Data items =>

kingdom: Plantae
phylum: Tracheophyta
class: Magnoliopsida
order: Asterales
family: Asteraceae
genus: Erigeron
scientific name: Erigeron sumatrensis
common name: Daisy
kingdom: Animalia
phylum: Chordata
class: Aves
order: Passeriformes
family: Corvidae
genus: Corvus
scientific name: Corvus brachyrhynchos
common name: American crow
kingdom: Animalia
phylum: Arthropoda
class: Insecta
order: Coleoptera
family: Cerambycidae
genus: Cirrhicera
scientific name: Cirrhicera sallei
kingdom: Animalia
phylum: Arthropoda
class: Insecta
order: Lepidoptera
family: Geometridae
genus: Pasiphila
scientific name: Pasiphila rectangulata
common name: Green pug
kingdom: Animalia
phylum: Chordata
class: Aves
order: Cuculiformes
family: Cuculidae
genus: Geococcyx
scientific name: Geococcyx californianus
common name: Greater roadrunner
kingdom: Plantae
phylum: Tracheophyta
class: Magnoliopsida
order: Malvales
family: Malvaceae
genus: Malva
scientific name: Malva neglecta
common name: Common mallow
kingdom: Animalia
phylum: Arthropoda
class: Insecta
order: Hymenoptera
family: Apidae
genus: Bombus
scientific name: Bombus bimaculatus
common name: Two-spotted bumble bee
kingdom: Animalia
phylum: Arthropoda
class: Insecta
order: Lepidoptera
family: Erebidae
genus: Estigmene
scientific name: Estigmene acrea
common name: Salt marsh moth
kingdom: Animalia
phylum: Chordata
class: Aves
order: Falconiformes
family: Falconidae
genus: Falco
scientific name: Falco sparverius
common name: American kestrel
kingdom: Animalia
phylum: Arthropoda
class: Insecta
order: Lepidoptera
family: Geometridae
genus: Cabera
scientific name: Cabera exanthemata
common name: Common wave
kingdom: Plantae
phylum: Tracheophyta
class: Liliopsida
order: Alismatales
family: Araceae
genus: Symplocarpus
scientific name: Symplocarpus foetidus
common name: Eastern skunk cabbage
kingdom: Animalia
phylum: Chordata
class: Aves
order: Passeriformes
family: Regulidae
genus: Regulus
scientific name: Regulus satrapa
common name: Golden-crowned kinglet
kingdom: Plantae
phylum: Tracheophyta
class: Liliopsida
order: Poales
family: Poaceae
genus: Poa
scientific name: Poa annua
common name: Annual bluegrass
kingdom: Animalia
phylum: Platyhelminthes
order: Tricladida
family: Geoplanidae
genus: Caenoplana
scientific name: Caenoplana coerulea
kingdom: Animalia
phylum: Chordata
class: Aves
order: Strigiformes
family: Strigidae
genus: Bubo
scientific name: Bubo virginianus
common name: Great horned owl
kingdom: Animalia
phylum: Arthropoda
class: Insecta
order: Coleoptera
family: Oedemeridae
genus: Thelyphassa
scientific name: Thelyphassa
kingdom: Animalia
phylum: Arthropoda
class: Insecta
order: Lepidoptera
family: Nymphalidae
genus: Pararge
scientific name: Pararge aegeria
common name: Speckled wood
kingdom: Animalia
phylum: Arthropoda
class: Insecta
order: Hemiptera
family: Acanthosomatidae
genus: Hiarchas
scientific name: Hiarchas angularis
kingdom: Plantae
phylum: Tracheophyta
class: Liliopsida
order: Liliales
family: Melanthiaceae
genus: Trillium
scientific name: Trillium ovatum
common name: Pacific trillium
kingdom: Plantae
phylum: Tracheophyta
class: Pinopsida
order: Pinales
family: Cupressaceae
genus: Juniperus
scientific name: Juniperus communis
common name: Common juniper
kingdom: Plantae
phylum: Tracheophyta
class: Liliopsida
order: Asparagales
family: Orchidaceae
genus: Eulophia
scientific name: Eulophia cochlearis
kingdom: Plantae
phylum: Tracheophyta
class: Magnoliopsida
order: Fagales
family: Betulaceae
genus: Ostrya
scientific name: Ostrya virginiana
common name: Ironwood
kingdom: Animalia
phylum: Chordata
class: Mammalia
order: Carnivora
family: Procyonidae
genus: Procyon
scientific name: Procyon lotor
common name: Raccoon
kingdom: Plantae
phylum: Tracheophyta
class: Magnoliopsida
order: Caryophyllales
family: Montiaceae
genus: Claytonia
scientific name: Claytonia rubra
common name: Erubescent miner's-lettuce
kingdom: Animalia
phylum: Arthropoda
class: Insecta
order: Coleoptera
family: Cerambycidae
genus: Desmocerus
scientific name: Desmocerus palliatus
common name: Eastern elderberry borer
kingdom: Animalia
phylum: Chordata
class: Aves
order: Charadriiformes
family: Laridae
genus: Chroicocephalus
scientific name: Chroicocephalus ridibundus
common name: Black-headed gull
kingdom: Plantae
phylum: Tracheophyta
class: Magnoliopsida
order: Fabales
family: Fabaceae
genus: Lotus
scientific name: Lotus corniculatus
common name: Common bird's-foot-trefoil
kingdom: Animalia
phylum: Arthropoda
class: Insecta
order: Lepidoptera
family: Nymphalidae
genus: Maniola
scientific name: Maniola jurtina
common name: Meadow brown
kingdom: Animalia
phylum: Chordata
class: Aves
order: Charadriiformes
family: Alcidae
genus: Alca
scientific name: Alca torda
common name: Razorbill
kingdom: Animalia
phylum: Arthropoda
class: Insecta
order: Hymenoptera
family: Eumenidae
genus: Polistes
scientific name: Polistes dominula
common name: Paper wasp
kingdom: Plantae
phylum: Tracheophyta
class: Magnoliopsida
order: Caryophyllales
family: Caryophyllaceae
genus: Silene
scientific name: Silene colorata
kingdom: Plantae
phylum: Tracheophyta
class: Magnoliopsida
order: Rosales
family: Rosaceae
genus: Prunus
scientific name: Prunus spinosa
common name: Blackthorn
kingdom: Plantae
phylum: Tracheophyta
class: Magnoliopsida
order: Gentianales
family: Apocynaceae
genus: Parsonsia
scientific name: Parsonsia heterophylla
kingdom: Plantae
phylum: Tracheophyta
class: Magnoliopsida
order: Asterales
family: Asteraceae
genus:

Written request =>
Write out every line of the items above word for word, in the same order.

Result of the exercise =>
kingdom: Plantae
phylum: Tracheophyta
class: Magnoliopsida
order: Asterales
family: Asteraceae
genus: Erigeron
scientific name: Erigeron sumatrensis
common name: Daisy
kingdom: Animalia
phylum: Chordata
class: Aves
order: Passeriformes
family: Corvidae
genus: Corvus
scientific name: Corvus brachyrhynchos
common name: American crow
kingdom: Animalia
phylum: Arthropoda
class: Insecta
order: Coleoptera
family: Cerambycidae
genus: Cirrhicera
scientific name: Cirrhicera sallei
kingdom: Animalia
phylum: Arthropoda
class: Insecta
order: Lepidoptera
family: Geometridae
genus: Pasiphila
scientific name: Pasiphila rectangulata
common name: Green pug
kingdom: Animalia
phylum: Chordata
class: Aves
order: Cuculiformes
family: Cuculidae
genus: Geococcyx
scientific name: Geococcyx californianus
common name: Greater roadrunner
kingdom: Plantae
phylum: Tracheophyta
class: Magnoliopsida
order: Malvales
family: Malvaceae
genus: Malva
scientific name: Malva neglecta
common name: Common mallow
kingdom: Animalia
phylum: Arthropoda
class: Insecta
order: Hymenoptera
family: Apidae
genus: Bombus
scientific name: Bombus bimaculatus
common name: Two-spotted bumble bee
kingdom: Animalia
phylum: Arthropoda
class: Insecta
order: Lepidoptera
family: Erebidae
genus: Estigmene
scientific name: Estigmene acrea
common name: Salt marsh moth
kingdom: Animalia
phylum: Chordata
class: Aves
order: Falconiformes
family: Falconidae
genus: Falco
scientific name: Falco sparverius
common name: American kestrel
kingdom: Animalia
phylum: Arthropoda
class: Insecta
order: Lepidoptera
family: Geometridae
genus: Cabera
scientific name: Cabera exanthemata
common name: Common wave
kingdom: Plantae
phylum: Tracheophyta
class: Liliopsida
order: Alismatales
family: Araceae
genus: Symplocarpus
scientific name: Symplocarpus foetidus
common name: Eastern skunk cabbage
kingdom: Animalia
phylum: Chordata
class: Aves
order: Passeriformes
family: Regulidae
genus: Regulus
scientific name: Regulus satrapa
common name: Golden-crowned kinglet
kingdom: Plantae
phylum: Tracheophyta
class: Liliopsida
order: Poales
family: Poaceae
genus: Poa
scientific name: Poa annua
common name: Annual bluegrass
kingdom: Animalia
phylum: Platyhelminthes
order: Tricladida
family: Geoplanidae
genus: Caenoplana
scientific name: Caenoplana coerulea
kingdom: Animalia
phylum: Chordata
class: Aves
order: Strigiformes
family: Strigidae
genus: Bubo
scientific name: Bubo virginianus
common name: Great horned owl
kingdom: Animalia
phylum: Arthropoda
class: Insecta
order: Coleoptera
family: Oedemeridae
genus: Thelyphassa
scientific name: Thelyphassa
kingdom: Animalia
phylum: Arthropoda
class: Insecta
order: Lepidoptera
family: Nymphalidae
genus: Pararge
scientific name: Pararge aegeria
common name: Speckled wood
kingdom: Animalia
phylum: Arthropoda
class: Insecta
order: Hemiptera
family: Acanthosomatidae
genus: Hiarchas
scientific name: Hiarchas angularis
kingdom: Plantae
phylum: Tracheophyta
class: Liliopsida
order: Liliales
family: Melanthiaceae
genus: Trillium
scientific name: Trillium ovatum
common name: Pacific trillium
kingdom: Plantae
phylum: Tracheophyta
class: Pinopsida
order: Pinales
family: Cupressaceae
genus: Juniperus
scientific name: Juniperus communis
common name: Common juniper
kingdom: Plantae
phylum: Tracheophyta
class: Liliopsida
order: Asparagales
family: Orchidaceae
genus: Eulophia
scientific name: Eulophia cochlearis
kingdom: Plantae
phylum: Tracheophyta
class: Magnoliopsida
order: Fagales
family: Betulaceae
genus: Ostrya
scientific name: Ostrya virginiana
common name: Ironwood
kingdom: Animalia
phylum: Chordata
class: Mammalia
order: Carnivora
family: Procyonidae
genus: Procyon
scientific name: Procyon lotor
common name: Raccoon
kingdom: Plantae
phylum: Tracheophyta
class: Magnoliopsida
order: Caryophyllales
family: Montiaceae
genus: Claytonia
scientific name: Claytonia rubra
common name: Erubescent miner's-lettuce
kingdom: Animalia
phylum: Arthropoda
class: Insecta
order: Coleoptera
family: Cerambycidae
genus: Desmocerus
scientific name: Desmocerus palliatus
common name: Eastern elderberry borer
kingdom: Animalia
phylum: Chordata
class: Aves
order: Charadriiformes
family: Laridae
genus: Chroicocephalus
scientific name: Chroicocephalus ridibundus
common name: Black-headed gull
kingdom: Plantae
phylum: Tracheophyta
class: Magnoliopsida
order: Fabales
family: Fabaceae
genus: Lotus
scientific name: Lotus corniculatus
common name: Common bird's-foot-trefoil
kingdom: Animalia
phylum: Arthropoda
class: Insecta
order: Lepidoptera
family: Nymphalidae
genus: Maniola
scientific name: Maniola jurtina
common name: Meadow brown
kingdom: Animalia
phylum: Chordata
class: Aves
order: Charadriiformes
family: Alcidae
genus: Alca
scientific name: Alca torda
common name: Razorbill
kingdom: Animalia
phylum: Arthropoda
class: Insecta
order: Hymenoptera
family: Eumenidae
genus: Polistes
scientific name: Polistes dominula
common name: Paper wasp
kingdom: Plantae
phylum: Tracheophyta
class: Magnoliopsida
order: Caryophyllales
family: Caryophyllaceae
genus: Silene
scientific name: Silene colorata
kingdom: Plantae
phylum: Tracheophyta
class: Magnoliopsida
order: Rosales
family: Rosaceae
genus: Prunus
scientific name: Prunus spinosa
common name: Blackthorn
kingdom: Plantae
phylum: Tracheophyta
class: Magnoliopsida
order: Gentianales
family: Apocynaceae
genus: Parsonsia
scientific name: Parsonsia heterophylla
kingdom: Plantae
phylum: Tracheophyta
class: Magnoliopsida
order: Asterales
family: Asteraceae
genus:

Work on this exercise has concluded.